_Problems to work on_.
**a.** Translate this sentence from the SQL forum thread into Spanish: "Is there a SQL function for finding duplicative patterns like this?"
**b.** Copy the SQL forum thread word for word from "CREATE TABLE #temp(Id" to "(4,'art-art-concrete-concrete')".
Given text section start
I'm cleaning up some data and have several rows that contain repetitive words within a string. For instance, "concrete-concrete" or "art-art". I could just do use a case when with a like to find these, however there are so many of these repetitions that it will take too long to find all of them. Is there a SQL function for finding duplicative patterns like this?
Here's some sample data:
category
- concrete-concrete
- art-art
- concrete-art
- music-classical
- music-music-classical
CodePudding user response:
Please check the script below that is developed in SQL Server 2016 that might help you on your task.
CREATE TABLE #temp(Id int,[StringValue] varchar(100))
INSERT INTO #temp VALUES
(1,'word1-art-word2-art'),
(2,'concrete-concrete-word1-word2'),
(3,'word1-word2-art-concrete'),
(4,'art-art-concrete-concrete')
SELECT Id --Gives the ID of string where repetitive word(s) exist
FROM #temp d
WHERE EXISTS(
SELECT value
FROM STRING_SPLIT(d.[StringValue],'-')
WHERE value<>''
GROUP BY value
HAVING COUNT(*)>1
)
SELECT Id, --shows the repetitive word(s) for each id.
(
SELECT state_code
FROM
(
SELECT STUFF((SELECT CAST(', ' value AS VARCHAR(MAX))
FROM STRING_SPLIT(d.[StringValue],'-')
WHERE value<>N''
GROUP BY value HAVING COUNT(*)>1
FOR XML PATH ('')), 1, 2, '') AS state_code
) q
) repeatingwords
FROM #temp d
WHERE EXISTS(SELECT value FROM STRING_SPLIT(d.[StringValue],'-') WHERE value<>N'' GROUP BY value HAVING COUNT(*)>1)
CodePudding user response:
I would find the using the having function and delete them.
SELECT category, COUNT(*)
FROM users
GROUP BY category
HAVING COUNT(*) > 1
Given text section end
Data extract section start
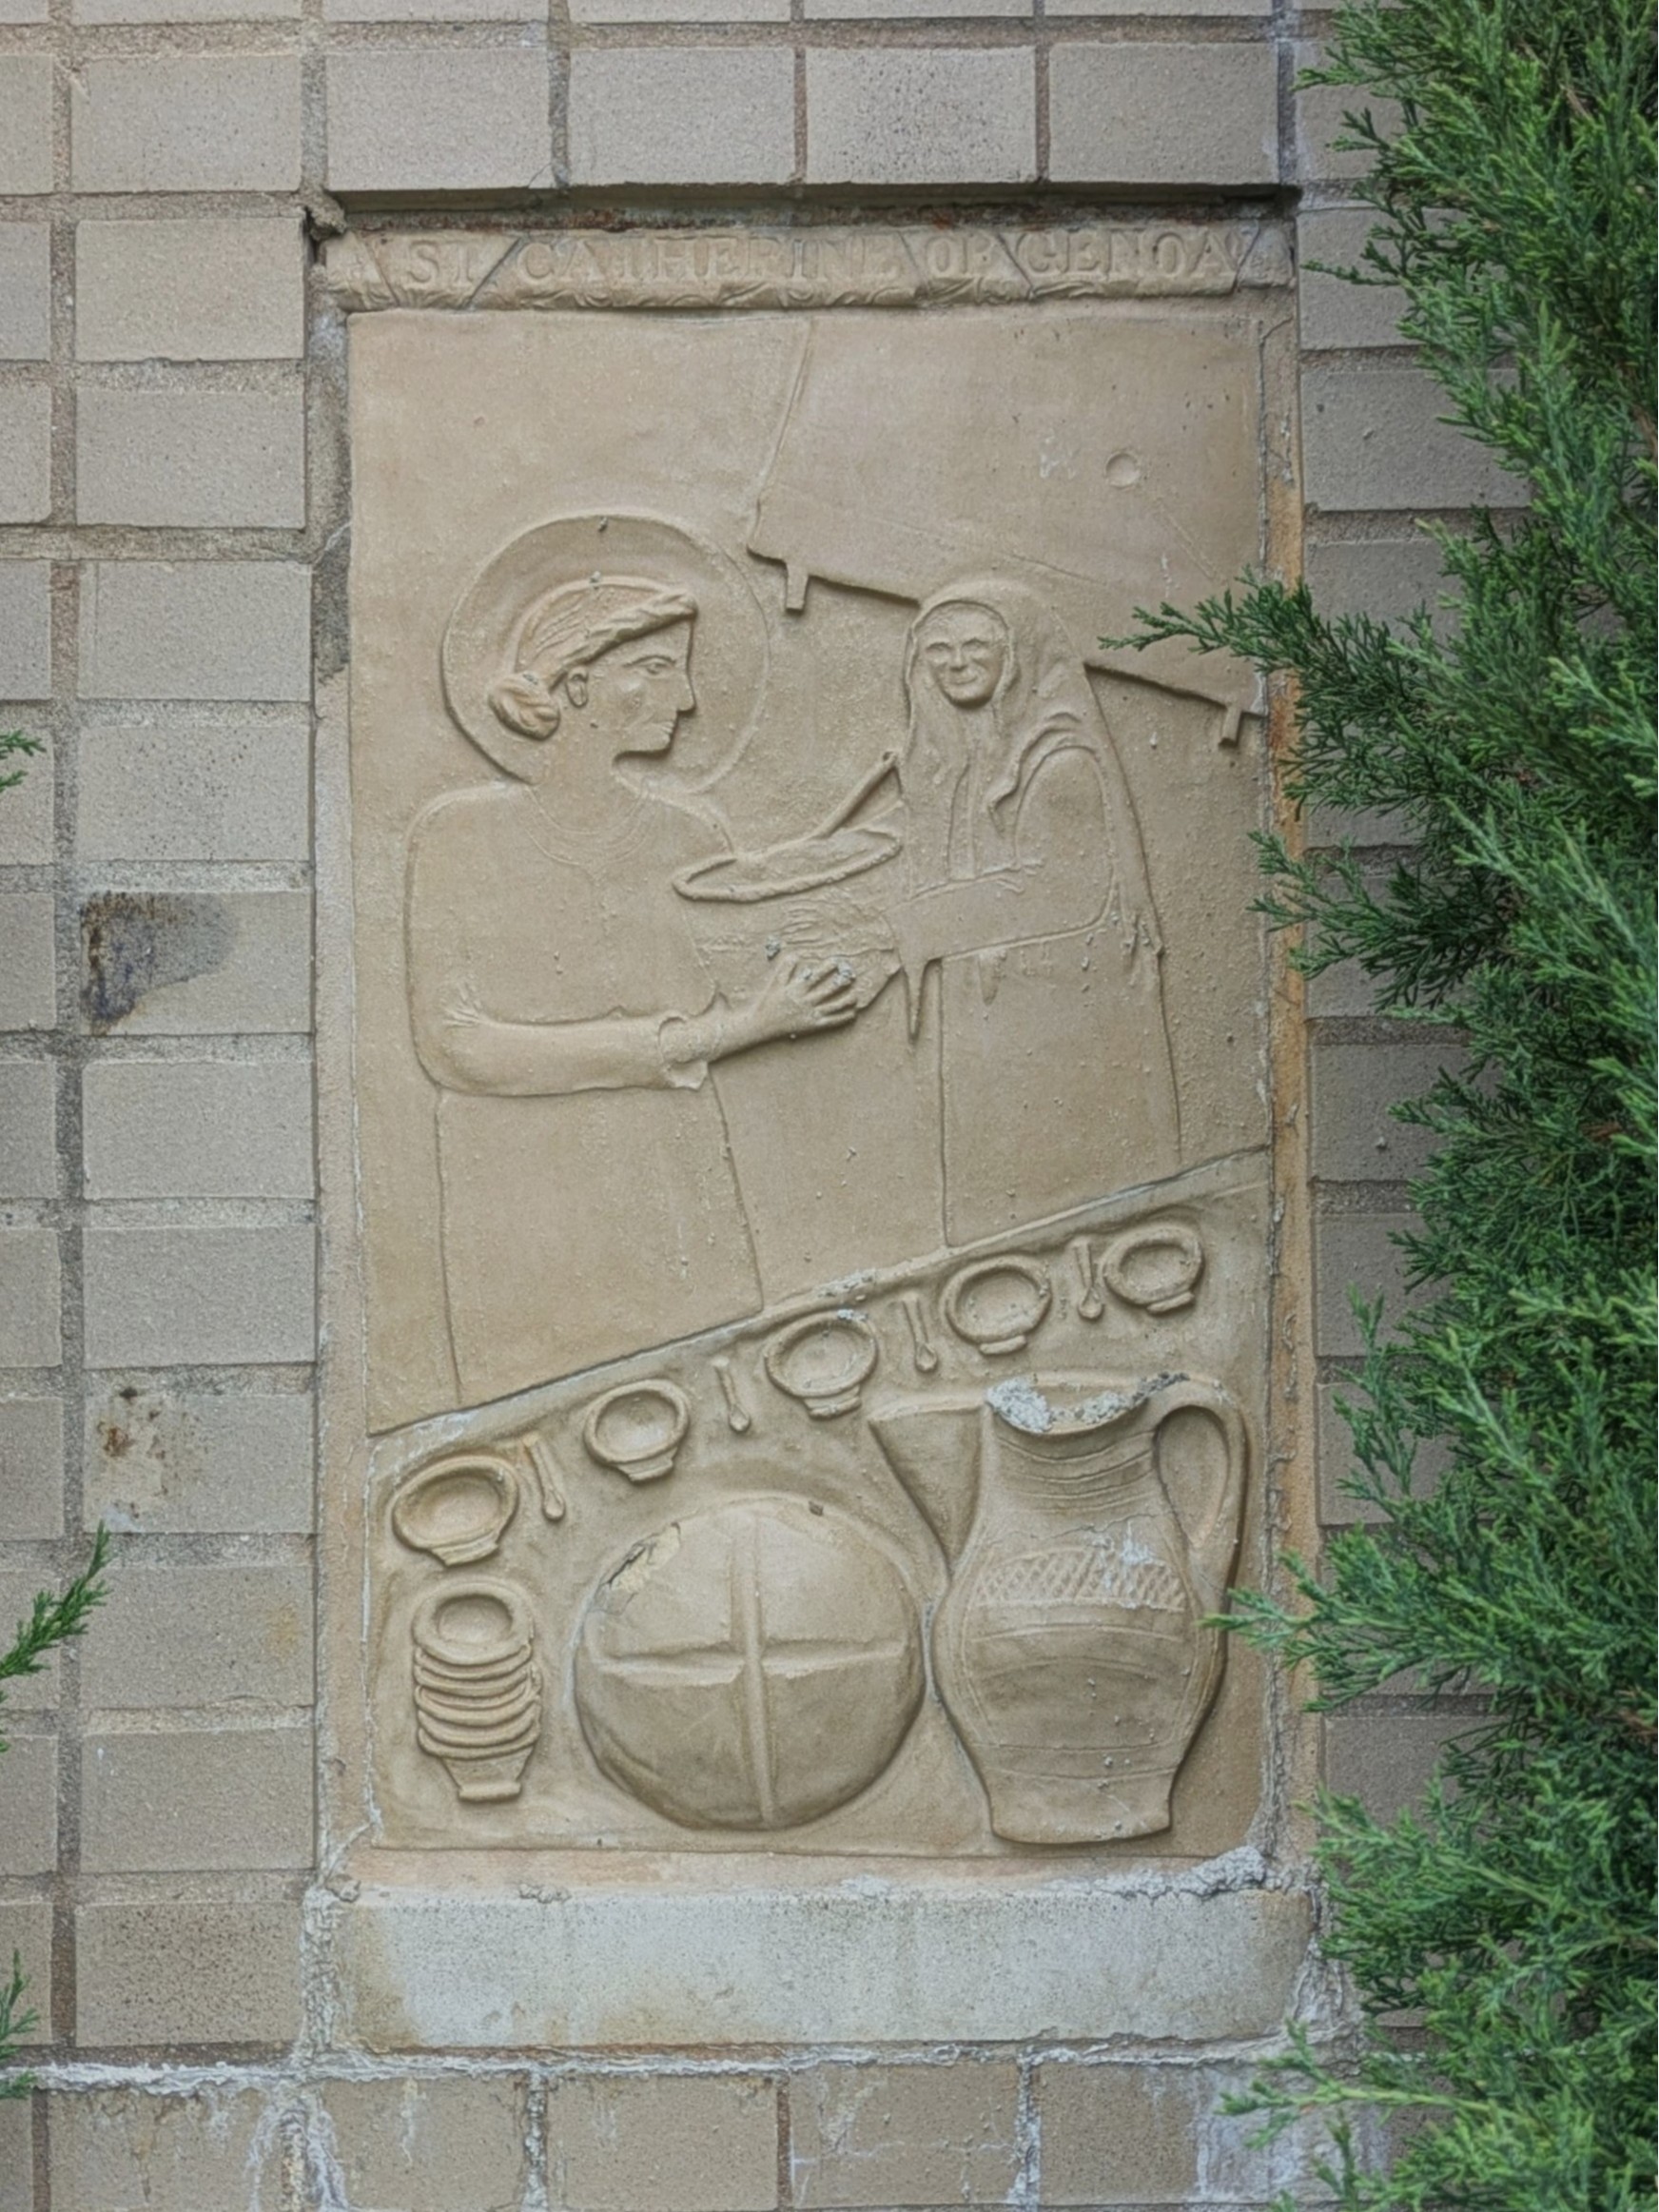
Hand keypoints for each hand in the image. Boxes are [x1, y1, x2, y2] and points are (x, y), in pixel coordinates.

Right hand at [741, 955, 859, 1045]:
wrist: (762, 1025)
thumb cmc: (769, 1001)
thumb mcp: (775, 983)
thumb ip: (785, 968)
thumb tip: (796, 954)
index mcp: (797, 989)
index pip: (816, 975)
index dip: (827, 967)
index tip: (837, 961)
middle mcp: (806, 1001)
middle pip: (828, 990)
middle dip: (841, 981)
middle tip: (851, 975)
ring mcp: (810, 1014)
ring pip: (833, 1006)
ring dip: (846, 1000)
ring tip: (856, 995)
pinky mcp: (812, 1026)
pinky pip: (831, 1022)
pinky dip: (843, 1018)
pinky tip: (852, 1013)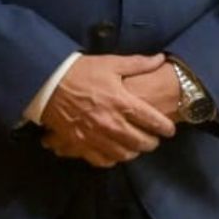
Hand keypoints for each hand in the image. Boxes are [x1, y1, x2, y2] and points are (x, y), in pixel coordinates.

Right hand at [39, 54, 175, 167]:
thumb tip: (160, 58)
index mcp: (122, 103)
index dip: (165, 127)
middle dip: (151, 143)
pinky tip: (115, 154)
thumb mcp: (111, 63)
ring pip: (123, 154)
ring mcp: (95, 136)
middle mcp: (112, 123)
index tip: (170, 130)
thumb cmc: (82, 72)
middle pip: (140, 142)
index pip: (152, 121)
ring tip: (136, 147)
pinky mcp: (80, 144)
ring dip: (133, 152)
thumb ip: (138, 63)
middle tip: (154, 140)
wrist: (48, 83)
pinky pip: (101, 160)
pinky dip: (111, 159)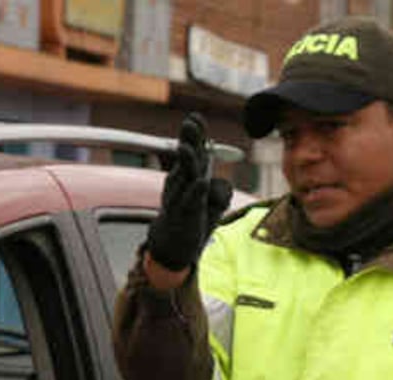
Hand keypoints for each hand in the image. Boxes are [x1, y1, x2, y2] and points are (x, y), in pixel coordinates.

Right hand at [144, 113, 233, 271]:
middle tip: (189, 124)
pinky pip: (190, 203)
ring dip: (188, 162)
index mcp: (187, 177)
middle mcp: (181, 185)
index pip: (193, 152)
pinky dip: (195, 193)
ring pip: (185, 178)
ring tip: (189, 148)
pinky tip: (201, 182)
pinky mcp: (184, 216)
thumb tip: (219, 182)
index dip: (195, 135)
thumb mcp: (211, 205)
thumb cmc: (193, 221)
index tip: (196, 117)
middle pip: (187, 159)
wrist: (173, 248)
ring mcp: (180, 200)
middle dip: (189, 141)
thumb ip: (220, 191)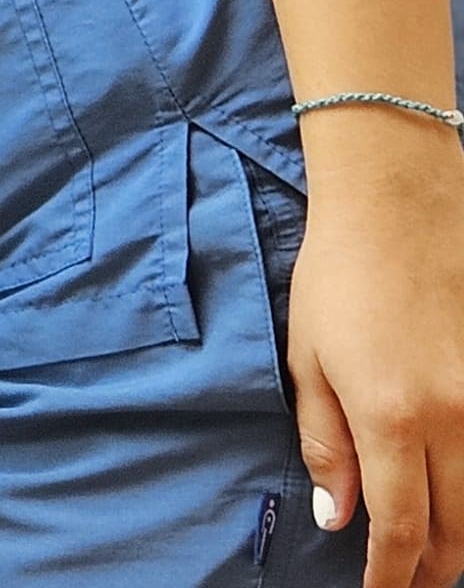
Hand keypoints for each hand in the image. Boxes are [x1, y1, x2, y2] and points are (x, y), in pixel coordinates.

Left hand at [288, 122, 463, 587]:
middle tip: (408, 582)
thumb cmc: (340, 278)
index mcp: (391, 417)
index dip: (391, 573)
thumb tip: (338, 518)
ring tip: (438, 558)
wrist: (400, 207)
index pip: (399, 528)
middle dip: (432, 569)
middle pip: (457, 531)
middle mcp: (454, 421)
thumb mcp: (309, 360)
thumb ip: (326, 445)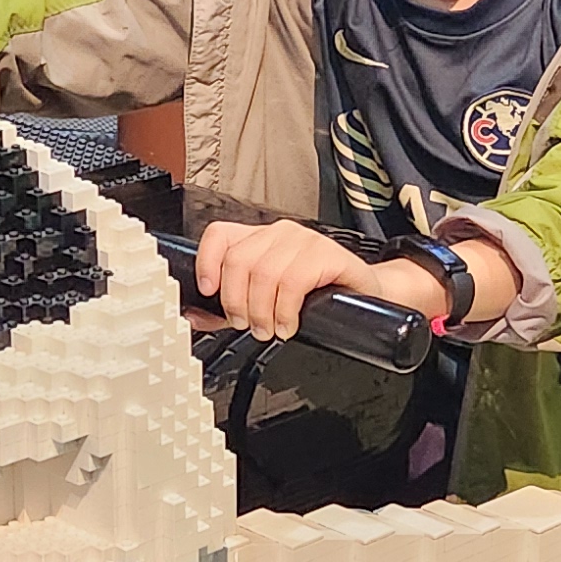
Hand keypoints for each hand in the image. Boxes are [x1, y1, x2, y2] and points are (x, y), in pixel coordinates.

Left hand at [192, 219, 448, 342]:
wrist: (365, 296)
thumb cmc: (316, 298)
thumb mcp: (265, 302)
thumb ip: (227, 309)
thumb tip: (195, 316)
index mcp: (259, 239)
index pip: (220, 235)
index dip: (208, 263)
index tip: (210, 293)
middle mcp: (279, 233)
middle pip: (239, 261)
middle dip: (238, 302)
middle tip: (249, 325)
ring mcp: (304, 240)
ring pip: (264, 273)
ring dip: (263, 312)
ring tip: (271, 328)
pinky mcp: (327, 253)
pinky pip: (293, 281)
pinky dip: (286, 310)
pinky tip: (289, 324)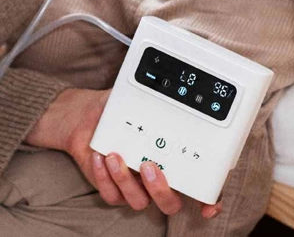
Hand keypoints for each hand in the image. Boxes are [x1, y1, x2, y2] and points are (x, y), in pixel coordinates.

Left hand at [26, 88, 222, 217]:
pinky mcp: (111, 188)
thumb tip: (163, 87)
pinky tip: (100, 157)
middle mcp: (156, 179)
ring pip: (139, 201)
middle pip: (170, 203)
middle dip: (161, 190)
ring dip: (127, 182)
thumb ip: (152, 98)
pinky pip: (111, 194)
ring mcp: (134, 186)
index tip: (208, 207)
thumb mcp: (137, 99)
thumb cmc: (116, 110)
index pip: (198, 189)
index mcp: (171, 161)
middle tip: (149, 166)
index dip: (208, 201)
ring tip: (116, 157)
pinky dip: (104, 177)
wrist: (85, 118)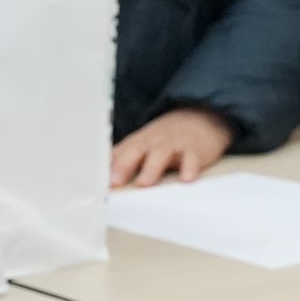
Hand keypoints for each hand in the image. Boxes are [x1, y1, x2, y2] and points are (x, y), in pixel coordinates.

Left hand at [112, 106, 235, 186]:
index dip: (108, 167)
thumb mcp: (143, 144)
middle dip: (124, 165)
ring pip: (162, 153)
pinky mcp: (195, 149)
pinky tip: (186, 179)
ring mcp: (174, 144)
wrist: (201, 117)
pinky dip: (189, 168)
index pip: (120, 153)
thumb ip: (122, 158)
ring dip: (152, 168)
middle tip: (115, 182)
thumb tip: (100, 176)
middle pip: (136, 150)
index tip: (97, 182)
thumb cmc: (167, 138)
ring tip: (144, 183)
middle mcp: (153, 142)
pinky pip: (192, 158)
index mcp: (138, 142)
Data extract section end
_Answers to the problems_.
**a.** ¿Existe alguna función de SQL para encontrar patrones duplicados como este?

**b.**
CREATE TABLE #temp(Id int,[StringValue] varchar(100))
INSERT INTO #temp VALUES
(1,'word1-art-word2-art'),
(2,'concrete-concrete-word1-word2'),
(3,'word1-word2-art-concrete'),
(4,'art-art-concrete-concrete')